The Philippines possesses abundant geothermal, hydropower, solar and wind power resources, and is one of the first countries in Asia which utilizes renewable energy. With the steady decline in the cost of solar equipment and the short installation and commissioning time required for solar projects, Philippine power plant owners and the industry are increasingly embracing solar systems. The projected capacity of the utility PV market in the Philippines is expected to reach approximately 1,624MW by 2023, followed by a remarkable surge in growth in 2024, with the utility market capacity reaching up to 2,327MW. However, under the thriving photovoltaic market in the Philippines, there exist certain underlying concerns. The Philippines, known as “Land the Thousand Islands”, is located in a region prone to frequent typhoons, experiencing approximately 20 typhoons annually. Consequently, PV module are required high level of stability and reliability. However, in contrast to the global market, the pursuit of high power currently dominates the oversized module market in the Philippines. This is also exposed photovoltaic power generation projects to losses caused by typhoon damage.

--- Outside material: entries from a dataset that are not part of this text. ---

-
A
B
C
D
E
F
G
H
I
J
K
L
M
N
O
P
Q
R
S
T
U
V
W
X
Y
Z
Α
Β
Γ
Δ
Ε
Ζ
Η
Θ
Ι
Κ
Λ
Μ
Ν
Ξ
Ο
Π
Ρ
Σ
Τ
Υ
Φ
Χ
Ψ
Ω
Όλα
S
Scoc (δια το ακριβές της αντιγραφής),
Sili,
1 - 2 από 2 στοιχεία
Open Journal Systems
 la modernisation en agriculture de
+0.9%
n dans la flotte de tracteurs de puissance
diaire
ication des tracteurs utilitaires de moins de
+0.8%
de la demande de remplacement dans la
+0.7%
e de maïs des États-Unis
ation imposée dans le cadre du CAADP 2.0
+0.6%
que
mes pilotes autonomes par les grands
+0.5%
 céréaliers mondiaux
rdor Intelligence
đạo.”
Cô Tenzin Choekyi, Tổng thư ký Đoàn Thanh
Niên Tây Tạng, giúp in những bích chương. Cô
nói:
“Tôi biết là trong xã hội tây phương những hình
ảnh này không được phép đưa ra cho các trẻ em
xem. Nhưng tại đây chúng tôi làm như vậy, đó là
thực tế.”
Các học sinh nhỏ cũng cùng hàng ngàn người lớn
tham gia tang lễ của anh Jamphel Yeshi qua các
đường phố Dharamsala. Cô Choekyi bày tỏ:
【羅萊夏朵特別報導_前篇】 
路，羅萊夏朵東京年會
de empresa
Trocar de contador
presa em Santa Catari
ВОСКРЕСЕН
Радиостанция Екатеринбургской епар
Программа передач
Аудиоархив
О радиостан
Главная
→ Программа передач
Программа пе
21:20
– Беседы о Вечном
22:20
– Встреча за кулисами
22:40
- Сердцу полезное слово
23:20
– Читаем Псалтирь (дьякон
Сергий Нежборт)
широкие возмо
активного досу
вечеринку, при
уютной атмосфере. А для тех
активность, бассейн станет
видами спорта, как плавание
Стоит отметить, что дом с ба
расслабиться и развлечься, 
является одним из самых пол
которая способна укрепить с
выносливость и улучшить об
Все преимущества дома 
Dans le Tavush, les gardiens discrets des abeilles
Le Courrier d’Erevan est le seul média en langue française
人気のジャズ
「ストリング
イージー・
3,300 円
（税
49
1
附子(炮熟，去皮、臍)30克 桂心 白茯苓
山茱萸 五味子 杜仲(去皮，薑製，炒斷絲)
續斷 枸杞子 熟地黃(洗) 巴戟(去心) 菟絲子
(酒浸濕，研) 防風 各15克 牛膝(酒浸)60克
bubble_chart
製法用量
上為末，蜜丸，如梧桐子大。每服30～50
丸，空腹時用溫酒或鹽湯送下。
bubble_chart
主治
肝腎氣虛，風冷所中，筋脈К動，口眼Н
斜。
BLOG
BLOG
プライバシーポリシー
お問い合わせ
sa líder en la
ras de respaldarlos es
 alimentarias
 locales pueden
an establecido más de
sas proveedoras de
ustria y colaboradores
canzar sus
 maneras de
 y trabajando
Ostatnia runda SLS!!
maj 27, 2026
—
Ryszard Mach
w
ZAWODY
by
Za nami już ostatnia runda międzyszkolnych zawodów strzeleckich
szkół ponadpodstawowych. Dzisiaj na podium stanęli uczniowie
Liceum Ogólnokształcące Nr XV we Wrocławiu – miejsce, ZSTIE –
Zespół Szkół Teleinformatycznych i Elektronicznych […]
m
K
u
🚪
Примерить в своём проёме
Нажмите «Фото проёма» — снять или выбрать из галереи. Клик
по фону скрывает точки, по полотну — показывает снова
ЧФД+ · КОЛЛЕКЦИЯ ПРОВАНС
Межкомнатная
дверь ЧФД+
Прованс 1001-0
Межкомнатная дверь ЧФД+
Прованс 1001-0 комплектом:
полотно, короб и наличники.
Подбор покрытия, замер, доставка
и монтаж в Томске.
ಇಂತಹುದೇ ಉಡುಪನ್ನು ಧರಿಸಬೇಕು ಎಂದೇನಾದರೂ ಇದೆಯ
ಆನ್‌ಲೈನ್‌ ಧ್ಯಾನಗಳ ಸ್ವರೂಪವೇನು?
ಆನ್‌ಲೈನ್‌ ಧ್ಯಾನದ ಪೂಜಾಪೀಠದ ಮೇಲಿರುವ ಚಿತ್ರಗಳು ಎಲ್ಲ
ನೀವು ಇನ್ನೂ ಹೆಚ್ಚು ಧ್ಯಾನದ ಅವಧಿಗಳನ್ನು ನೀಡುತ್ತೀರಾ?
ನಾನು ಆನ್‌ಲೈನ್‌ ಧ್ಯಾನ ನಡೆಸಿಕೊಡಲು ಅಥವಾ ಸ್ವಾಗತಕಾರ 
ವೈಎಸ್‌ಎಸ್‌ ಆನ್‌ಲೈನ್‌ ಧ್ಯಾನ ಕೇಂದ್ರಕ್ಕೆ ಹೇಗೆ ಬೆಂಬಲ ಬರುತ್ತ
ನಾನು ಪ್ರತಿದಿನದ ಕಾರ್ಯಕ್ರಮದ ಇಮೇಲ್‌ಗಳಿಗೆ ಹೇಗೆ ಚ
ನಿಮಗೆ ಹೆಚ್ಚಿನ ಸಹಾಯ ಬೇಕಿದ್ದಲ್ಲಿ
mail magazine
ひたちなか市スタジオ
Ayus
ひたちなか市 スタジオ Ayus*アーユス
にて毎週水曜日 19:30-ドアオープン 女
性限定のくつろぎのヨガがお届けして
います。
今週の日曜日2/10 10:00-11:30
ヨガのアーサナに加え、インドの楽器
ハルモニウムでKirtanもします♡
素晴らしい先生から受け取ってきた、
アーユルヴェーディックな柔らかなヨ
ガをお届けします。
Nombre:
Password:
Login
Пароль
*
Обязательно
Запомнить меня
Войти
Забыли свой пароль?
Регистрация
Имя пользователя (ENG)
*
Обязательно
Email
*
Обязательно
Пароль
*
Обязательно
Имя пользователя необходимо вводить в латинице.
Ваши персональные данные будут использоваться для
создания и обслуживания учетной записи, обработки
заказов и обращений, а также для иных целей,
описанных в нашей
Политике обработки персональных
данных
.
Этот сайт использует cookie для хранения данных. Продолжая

The project is expected to generate an annual electricity supply of 250 million kWh to the local grid upon its completion in 2023. This project fully utilized oversized PV modules of the 210-66c (up to 3.1m²). Unfortunately, due to the impact of super Typhoon Egay, certain photovoltaic modules were adversely affected. As reported by the site engineer overseeing this project, these fully installed and securely fastened modules were still unable to withstand the forceful winds and consequently collided with other modules on-site, resulting in significant disruption. The exact number of damaged PV modules remains unknown.
In fact, this is not the first time that the Philippine photovoltaic power generation industry has suffered power plant damage in extreme weather this year. In May, another photovoltaic power generation project also suffered heavy damage by strong winds. The project also utilized oversized modules of 210-66c version, the strong wind caused the photovoltaic array of the super module to be blown over. leading to numerous collapses and rendering a large number of photovoltaic brackets and components non-functional.
According to industry experts, the 210-66c version of the oversized module offers a larger wind blocking area compared to mainstream 182 products in windy conditions, but also the back of the module may experience significant pressure which can potentially lead to damage. The risk of rack resonance instability is heightened simultaneously. The surge in such incidents has prompted power station owners to reassess their choice of oversized modules, considering the potential accidents caused by extreme weather and unforeseen losses. In the global mainstream market, the 182 size is emerged as the optimal choice for PV modules, striking a balance between value and risk, with its widespread adoption and industry validation over the past three years, the 182 size is expected to hold 80% of the market share by 2023, which also shows the industry’s consensus on module size.
As is widely recognized, the Philippine PV industry has a huge potential for growth, and the National Renewable Energy Program (NREP) 2020-2040 has set targets of achieving a renewable energy share of 35% and 50% in the power generation mix by 2030 and 2040 respectively. Thereby presenting significant opportunities for the development of the Philippine renewable energy industry. The Philippine renewable energy market is expected to grow at a CAGR exceeding 8.0% from 2022-2027, In addition, the Philippine Department of Energy (DOE) lifted the restriction on foreign ownership, which previously limited it to no more than 40% in the development and utilization of renewable energy in 2022. This regulatory change is expected to attract more foreign investors and drive the rapid development and expansion of the Philippine PV industry. With the booming development of the Philippine PV power generation industry, an increasing number of new power plant projects have commenced construction. However, following numerous accidents caused by extreme weather conditions and the costly lessons learned from oversized module destruction, there has been a growing awareness among customers regarding the potential risks associated with oversized modules. Consequently, they are now transitioning towards adopting global mainstream product specifications and sizes for their new projects. Considering the geographical environment of the Philippines and taking into account investment as well as operation and maintenance aspects of PV power plants, it is likely that there will be an adjustment in favor of high-power solutions within the Philippine market.